» **WHAT YOU HAVE TO DO**
List each line of the data that holds the string "Document", please.

Dataset entries
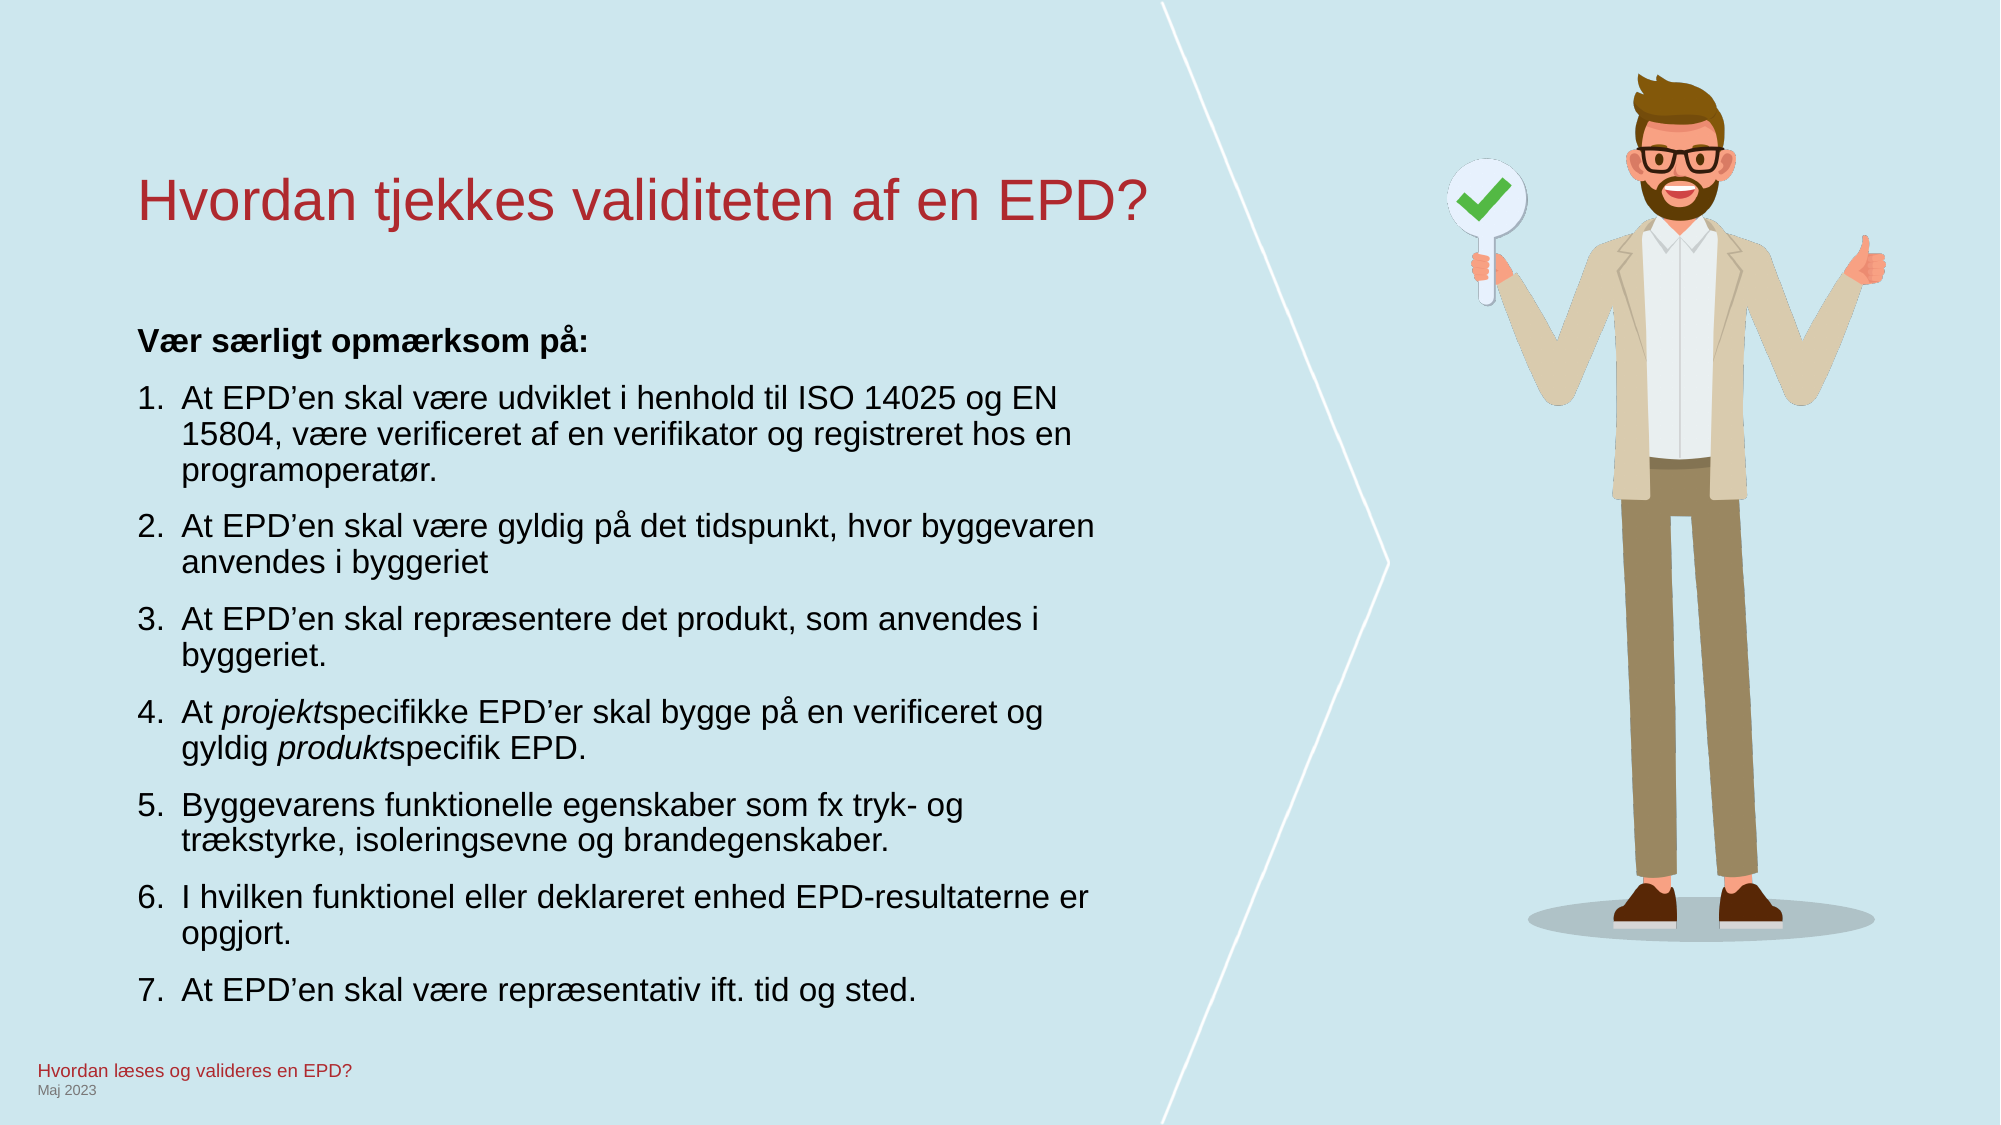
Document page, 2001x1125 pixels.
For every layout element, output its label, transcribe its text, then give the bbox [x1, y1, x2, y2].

title Hvordan tjekkes validiteten af en EPD? [137, 170, 1161, 298]
picture [1447, 73, 1886, 980]
footer Hvordan læses og valideres en EPD? Maj 2023 [37, 1034, 662, 1124]
list Vær særligt opmærksom på: At EPD’en skal være udviklet i henhold til ISO 14025 og EN 15804, være verificeret af en verifikator og registreret hos en programoperatør. At EPD’en skal være gyldig på det tidspunkt, hvor byggevaren anvendes i byggeriet At EPD’en skal repræsentere det produkt, som anvendes i byggeriet. At projektspecifikke EPD’er skal bygge på en verificeret og gyldig produktspecifik EPD. Byggevarens funktionelle egenskaber som fx tryk- og trækstyrke, isoleringsevne og brandegenskaber. I hvilken funktionel eller deklareret enhed EPD-resultaterne er opgjort. At EPD’en skal være repræsentativ ift. tid og sted. [137, 323, 1114, 1017]
picture [1161, 2, 1390, 1124]
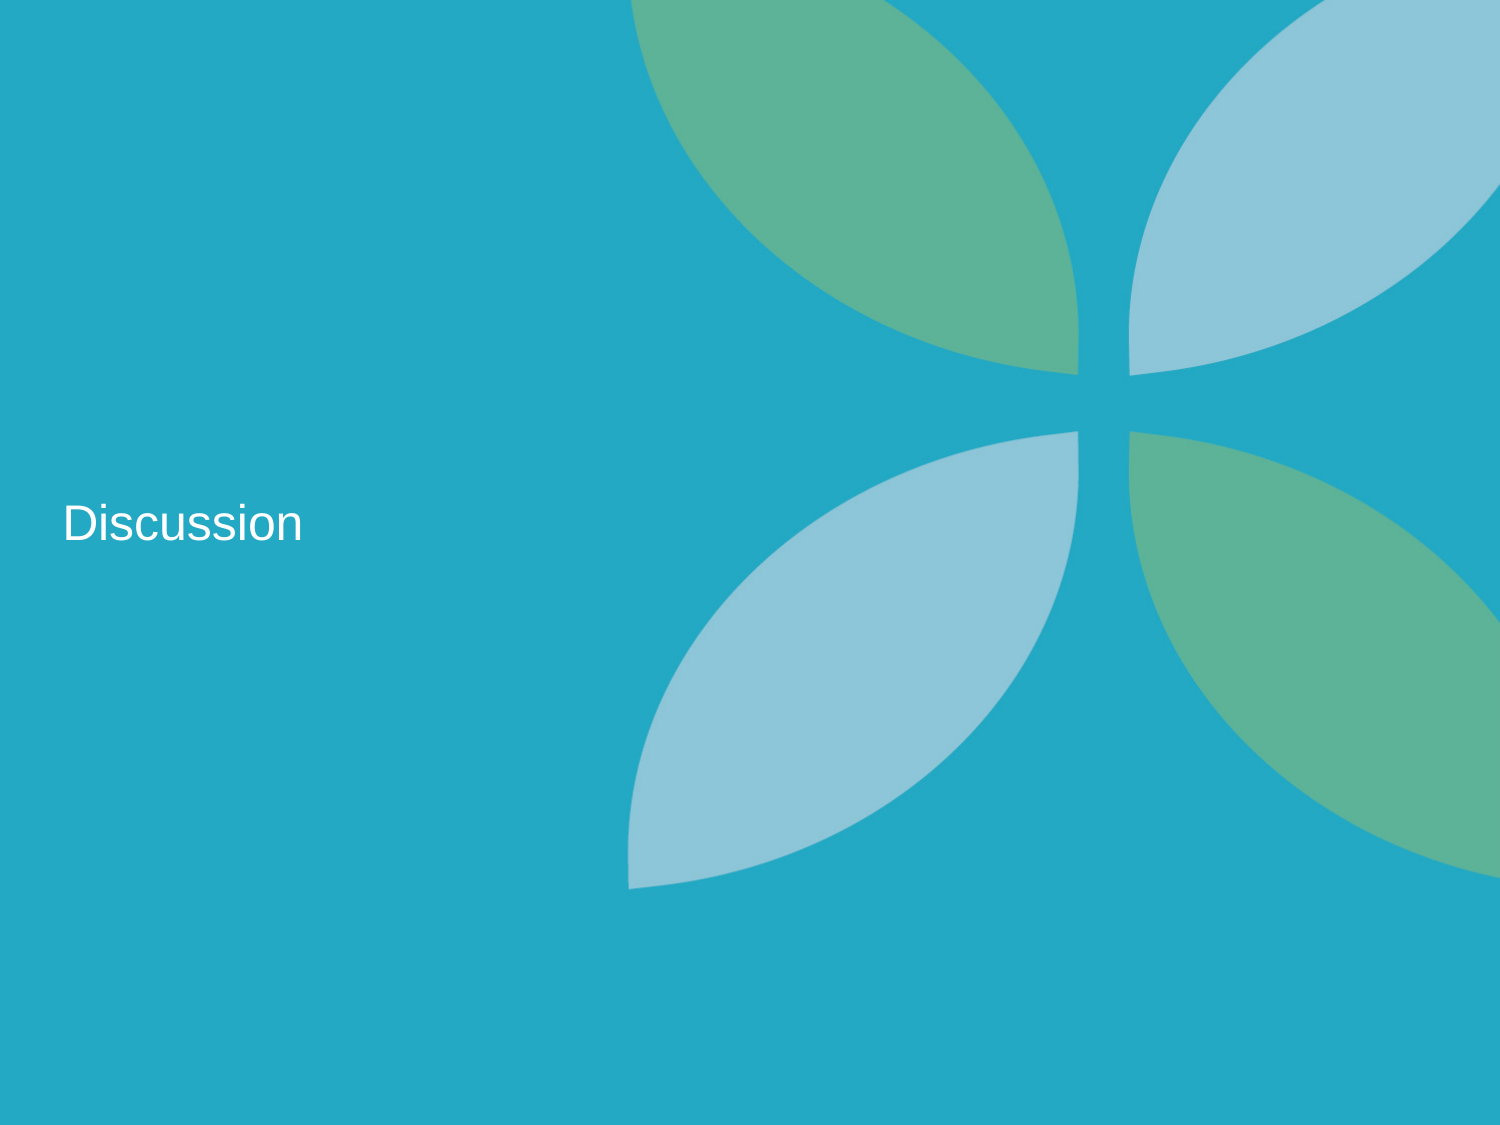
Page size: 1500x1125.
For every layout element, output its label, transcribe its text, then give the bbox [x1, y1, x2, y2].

picture [0, 0, 1500, 1125]
title Discussion [47, 426, 930, 614]
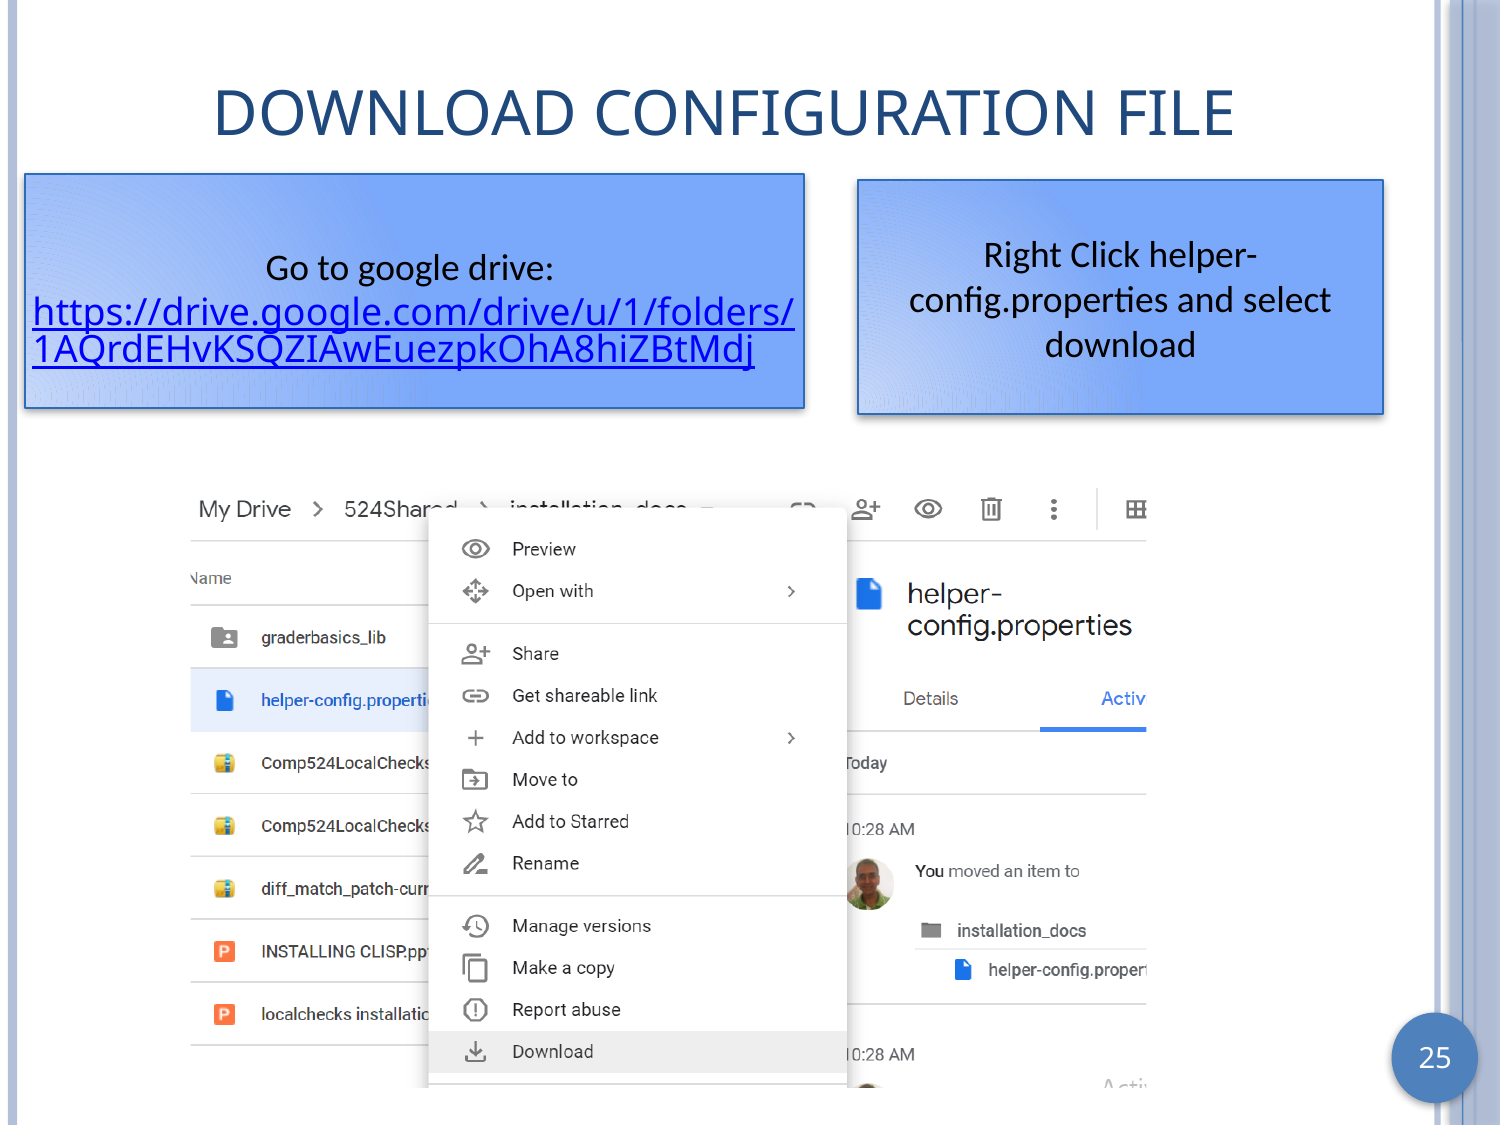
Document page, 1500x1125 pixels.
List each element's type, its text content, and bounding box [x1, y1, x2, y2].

text_box Right Click helper-config.properties and select download [857, 179, 1384, 415]
picture [190, 481, 1147, 1089]
text_box Go to google drive: https://drive.google.com/drive/u/1/folders/1AQrdEHvKSQZIAwEuezpkOhA8hiZBtMdj [24, 173, 805, 409]
title Download Configuration File [75, 45, 1375, 175]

» **WRITTEN RESPONSE**
Document page, 2001x1125 pixels.
Document page, 1500x1125 pixels.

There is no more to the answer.